** Opening RECORD SET block **
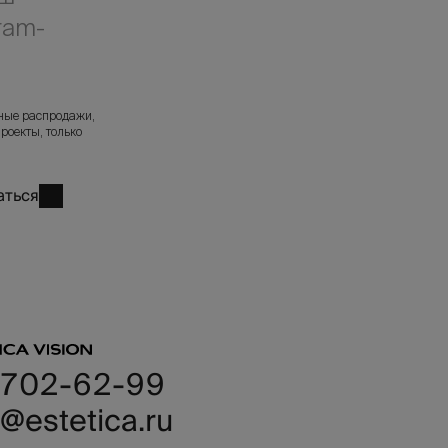
O
ram-
N
л
A
ные распродажи,
роекты, только
аться
 702-62-99
@estetica.ru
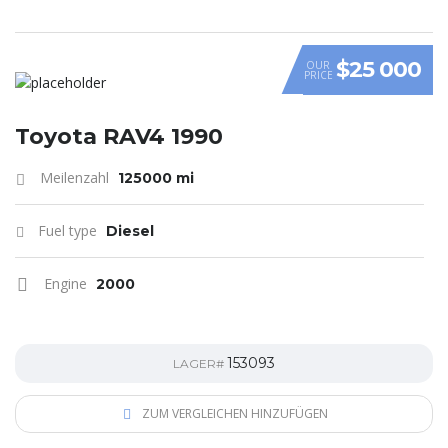
$25 000
OUR
PRICE
Toyota RAV4 1990
Meilenzahl
125000 mi
Fuel type
Diesel
Engine
2000
153093
LAGER#
ZUM VERGLEICHEN HINZUFÜGEN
** Closing RECORD SET block **
▶ [PROBLEM REQUIREMENTS]: Pull out every line above word for word, without the pictures.

▶ [RESPONSE TO THIS EXERCISE]:
O
ram-
N
л
A
ные распродажи,
роекты, только
аться
 702-62-99
@estetica.ru
$25 000
OUR
PRICE
Toyota RAV4 1990
Meilenzahl
125000 mi
Fuel type
Diesel
Engine
2000
153093
LAGER#
ZUM VERGLEICHEN HINZUFÜGEN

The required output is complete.